**Information provided**:

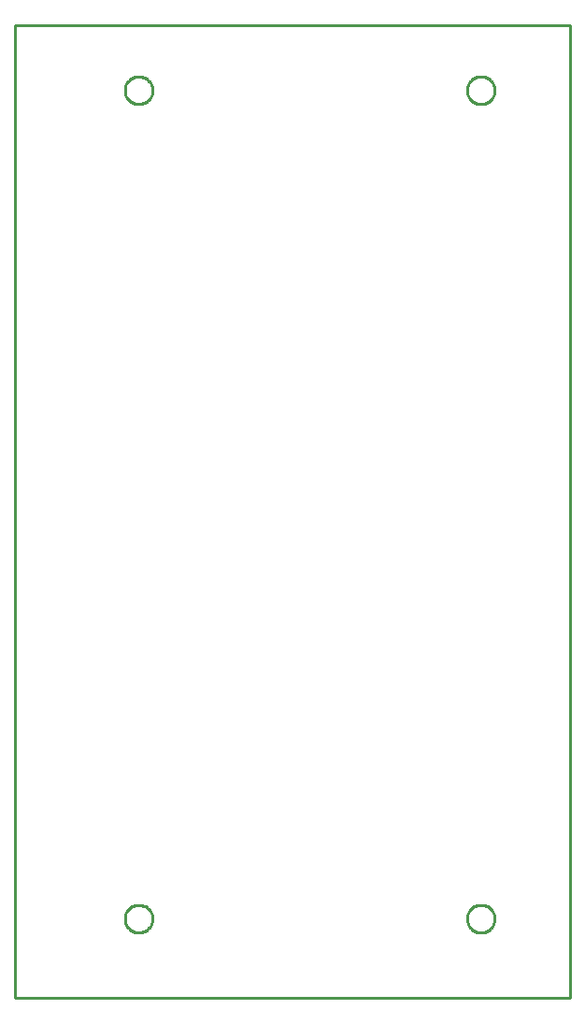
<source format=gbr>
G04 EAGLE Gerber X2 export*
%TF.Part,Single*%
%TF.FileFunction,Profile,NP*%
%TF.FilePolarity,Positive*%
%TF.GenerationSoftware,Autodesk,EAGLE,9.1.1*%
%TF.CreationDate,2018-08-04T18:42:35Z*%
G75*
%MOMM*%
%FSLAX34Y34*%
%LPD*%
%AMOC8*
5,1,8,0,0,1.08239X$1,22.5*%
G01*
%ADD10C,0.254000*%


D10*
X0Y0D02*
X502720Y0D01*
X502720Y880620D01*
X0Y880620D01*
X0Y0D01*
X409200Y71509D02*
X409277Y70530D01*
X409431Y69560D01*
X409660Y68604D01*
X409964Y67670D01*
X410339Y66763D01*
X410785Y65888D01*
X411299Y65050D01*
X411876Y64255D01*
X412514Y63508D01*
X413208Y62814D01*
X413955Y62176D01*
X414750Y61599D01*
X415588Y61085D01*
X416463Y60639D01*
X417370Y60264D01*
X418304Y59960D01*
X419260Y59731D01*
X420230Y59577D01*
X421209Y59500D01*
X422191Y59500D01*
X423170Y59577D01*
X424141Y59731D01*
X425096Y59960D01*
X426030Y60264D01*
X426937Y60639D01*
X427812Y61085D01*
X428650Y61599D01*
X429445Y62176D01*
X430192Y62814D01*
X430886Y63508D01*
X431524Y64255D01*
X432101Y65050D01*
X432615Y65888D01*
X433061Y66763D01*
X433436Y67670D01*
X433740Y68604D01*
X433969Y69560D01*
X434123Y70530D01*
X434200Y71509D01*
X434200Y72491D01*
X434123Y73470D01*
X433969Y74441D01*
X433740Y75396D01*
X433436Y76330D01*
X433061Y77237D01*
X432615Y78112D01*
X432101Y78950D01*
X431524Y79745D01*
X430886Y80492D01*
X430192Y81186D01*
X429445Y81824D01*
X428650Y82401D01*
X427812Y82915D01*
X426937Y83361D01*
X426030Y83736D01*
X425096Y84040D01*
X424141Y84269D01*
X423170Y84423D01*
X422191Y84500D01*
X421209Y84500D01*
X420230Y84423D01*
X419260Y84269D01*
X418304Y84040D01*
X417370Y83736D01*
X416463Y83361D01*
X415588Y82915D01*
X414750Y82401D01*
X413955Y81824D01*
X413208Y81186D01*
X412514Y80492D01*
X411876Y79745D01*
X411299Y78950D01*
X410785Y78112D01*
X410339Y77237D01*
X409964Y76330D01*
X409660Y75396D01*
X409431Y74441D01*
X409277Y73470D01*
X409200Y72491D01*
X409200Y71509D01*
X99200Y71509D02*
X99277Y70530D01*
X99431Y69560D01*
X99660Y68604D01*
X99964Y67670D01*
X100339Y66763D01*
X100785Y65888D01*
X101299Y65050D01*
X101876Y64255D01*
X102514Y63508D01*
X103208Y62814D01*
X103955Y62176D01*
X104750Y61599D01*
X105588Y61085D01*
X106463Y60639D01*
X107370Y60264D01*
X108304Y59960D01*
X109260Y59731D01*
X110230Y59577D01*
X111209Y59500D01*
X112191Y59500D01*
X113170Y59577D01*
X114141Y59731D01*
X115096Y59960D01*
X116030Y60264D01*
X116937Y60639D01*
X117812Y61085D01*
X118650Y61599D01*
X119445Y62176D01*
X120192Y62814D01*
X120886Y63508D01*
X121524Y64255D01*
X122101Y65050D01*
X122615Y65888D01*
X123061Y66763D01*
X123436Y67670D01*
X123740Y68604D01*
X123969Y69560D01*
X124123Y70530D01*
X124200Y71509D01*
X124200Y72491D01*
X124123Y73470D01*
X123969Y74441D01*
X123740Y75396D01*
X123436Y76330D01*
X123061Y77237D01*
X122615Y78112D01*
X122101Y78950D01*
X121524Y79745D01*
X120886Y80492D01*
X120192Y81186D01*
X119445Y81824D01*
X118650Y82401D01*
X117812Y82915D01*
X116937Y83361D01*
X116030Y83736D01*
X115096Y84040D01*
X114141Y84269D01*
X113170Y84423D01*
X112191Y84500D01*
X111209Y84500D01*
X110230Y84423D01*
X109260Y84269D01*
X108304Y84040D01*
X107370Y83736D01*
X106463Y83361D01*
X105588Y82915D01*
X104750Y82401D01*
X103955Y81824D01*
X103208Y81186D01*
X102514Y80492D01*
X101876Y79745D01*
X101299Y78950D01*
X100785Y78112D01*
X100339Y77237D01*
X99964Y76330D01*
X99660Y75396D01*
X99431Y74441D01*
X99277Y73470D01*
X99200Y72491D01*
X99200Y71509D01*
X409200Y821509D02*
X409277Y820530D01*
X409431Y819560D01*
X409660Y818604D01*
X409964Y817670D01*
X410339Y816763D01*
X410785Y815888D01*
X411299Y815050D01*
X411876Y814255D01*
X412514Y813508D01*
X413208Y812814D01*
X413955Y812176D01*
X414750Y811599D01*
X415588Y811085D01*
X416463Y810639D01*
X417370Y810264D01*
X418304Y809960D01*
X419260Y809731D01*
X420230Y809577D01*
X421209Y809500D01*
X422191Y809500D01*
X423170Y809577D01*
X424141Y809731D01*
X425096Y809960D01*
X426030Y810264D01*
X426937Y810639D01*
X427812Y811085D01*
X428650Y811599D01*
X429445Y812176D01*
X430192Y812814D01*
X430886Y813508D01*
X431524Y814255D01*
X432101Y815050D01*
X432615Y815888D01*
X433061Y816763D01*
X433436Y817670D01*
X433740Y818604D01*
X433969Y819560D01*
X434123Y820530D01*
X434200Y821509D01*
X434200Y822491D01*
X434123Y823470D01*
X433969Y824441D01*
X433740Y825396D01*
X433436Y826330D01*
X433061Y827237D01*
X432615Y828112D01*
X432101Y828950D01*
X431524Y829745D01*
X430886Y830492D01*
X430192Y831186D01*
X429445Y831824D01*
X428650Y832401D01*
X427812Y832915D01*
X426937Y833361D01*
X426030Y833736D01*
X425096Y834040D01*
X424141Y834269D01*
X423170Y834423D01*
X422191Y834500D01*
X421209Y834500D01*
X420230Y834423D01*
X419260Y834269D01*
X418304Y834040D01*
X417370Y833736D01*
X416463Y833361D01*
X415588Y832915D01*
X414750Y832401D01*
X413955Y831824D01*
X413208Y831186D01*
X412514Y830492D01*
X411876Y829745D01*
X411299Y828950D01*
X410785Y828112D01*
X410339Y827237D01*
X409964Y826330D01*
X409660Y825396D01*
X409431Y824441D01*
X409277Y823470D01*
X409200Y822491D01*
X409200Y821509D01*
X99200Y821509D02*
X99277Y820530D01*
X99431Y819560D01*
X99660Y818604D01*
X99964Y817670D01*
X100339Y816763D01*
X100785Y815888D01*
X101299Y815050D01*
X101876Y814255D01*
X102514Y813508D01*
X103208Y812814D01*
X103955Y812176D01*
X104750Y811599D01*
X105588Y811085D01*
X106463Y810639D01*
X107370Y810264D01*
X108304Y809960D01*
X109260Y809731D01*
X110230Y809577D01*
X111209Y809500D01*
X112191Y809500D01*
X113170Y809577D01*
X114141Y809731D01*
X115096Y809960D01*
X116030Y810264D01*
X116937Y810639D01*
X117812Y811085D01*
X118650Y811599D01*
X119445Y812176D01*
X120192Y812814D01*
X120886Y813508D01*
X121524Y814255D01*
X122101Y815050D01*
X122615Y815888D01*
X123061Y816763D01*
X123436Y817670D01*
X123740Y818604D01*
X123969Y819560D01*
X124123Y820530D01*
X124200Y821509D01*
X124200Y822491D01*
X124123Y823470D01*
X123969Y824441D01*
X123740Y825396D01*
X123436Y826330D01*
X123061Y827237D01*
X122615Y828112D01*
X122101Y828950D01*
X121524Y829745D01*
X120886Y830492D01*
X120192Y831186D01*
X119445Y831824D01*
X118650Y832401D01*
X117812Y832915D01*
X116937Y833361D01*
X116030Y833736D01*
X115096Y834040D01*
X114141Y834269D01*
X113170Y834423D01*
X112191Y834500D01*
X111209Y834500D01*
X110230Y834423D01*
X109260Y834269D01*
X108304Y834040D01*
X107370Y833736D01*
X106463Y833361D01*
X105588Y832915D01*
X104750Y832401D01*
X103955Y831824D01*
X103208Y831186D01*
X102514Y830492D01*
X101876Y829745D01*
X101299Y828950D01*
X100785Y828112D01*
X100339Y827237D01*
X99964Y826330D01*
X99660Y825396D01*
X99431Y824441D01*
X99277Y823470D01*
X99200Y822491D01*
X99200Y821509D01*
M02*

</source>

**Brief**: Every line in the data above that contains "EAGLE" needs to be copied.

**Answer to this task**:
G04 EAGLE Gerber X2 export*
%TF.GenerationSoftware,Autodesk,EAGLE,9.1.1*%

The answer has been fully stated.